La nouvelle est tombée hier soir après un suspens de plus d’un an :

« Je conclus que l’accord n’est pas équitable, raisonnable et adéquat »

Le juge Denny Chin rejette le Règlement proposé par les parties dans l’affaire Google Book Search pour mettre fin au contentieux portant sur la numérisation par Google de millions d’ouvrages protégés par le droit d’auteur, en l’absence de refus exprimé par les titulaires de droits (opt out).

 

Un nuage de mots générés à partir de la décision du juge Chin. Par Peter Murray.

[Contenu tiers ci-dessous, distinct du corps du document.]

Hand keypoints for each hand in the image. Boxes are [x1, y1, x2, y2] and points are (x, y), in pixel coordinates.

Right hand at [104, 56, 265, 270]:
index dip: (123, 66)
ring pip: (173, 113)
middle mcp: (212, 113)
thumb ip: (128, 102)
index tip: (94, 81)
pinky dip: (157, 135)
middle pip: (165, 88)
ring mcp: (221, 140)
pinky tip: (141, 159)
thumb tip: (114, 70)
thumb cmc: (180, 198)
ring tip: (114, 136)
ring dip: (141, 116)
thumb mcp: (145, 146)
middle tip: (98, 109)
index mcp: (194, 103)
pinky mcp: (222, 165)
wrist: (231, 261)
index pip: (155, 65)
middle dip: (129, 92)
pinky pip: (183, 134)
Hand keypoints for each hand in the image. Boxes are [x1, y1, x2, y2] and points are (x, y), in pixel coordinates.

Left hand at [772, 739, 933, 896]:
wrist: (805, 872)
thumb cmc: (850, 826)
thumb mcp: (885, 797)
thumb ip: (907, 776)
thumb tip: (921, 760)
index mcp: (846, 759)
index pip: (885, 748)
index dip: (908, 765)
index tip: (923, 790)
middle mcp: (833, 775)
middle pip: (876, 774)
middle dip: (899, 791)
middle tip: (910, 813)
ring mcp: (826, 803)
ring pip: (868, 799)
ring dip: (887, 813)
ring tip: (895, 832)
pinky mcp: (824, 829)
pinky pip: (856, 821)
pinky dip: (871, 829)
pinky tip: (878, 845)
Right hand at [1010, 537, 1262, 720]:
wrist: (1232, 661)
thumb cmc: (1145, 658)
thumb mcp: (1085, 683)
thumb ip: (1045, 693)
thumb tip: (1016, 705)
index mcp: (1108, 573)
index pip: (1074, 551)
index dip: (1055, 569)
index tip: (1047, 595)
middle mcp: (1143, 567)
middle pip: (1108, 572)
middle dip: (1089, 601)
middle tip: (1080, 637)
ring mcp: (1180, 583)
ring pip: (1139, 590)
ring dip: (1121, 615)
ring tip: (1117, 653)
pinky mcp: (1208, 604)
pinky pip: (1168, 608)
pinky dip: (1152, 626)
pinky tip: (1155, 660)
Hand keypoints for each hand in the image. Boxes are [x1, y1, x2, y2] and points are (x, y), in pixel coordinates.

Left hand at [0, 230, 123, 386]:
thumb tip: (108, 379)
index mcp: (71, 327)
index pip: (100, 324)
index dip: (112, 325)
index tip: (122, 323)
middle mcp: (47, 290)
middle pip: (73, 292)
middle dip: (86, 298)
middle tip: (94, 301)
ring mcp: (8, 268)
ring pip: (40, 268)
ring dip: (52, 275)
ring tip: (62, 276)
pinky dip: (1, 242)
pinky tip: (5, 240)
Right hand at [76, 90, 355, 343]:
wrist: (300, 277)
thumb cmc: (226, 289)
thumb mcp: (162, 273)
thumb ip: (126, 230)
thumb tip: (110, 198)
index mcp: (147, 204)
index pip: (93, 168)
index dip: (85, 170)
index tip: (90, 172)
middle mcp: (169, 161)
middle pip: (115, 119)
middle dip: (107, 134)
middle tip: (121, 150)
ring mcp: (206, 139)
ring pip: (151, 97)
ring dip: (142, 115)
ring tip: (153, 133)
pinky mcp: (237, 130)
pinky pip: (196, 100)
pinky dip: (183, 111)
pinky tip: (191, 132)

S’appuyant sur le fair use (usage équitable), Google entendait renverser les principes classiques du copyright, en proposant aux titulaires une formule d’opt-out, leur laissant le choix d’exprimer après coup leur volonté de voir leurs ouvrages retirés de la bibliothèque numérique.

Plutôt que de laisser le procès aller jusqu’à son terme, les parties – Google, le Syndicat des auteurs et l’Association des éditeurs américains – avaient en effet choisi de s’entendre par le biais d’un accord amiable pour mettre fin à l’action collective (class action) et poser un cadre pour l’avenir, permettant à Google de commercialiser les ouvrages épuisés, en s’appuyant sur une structure de gestion des droits : le Book Rights Registry.

Dans sa décision, le juge Chin reconnaît l’utilité de l’outil créé par Google et l’intérêt de bâtir une bibliothèque numérique universelle (« the digitization of books and the creation of a universal digital library would benefit many« ). Il admet également l’intérêt du Règlement, dans la mesure où la reprise du procès serait « complex, expensive and time consuming« . Il va même jusqu’à considérer les aspects financiers de l’accord (125 millions de dollars en tout versés par Google), comme « within the range of reasonnableness« .

Néanmoins, il souligne le nombre élevé de membres de l’action collective (auteurs & éditeurs), qui ont choisi de se retirer (6800 en tout), ainsi que la masse des objections adressées lors de la procédure à l’encontre du Règlement (près de 500, dont un nombre important de titulaires – et même d’Etats – étrangers).

Ceci le conduit à rejeter l’accord, en appuyant sa décision sur un certain nombre de motifs.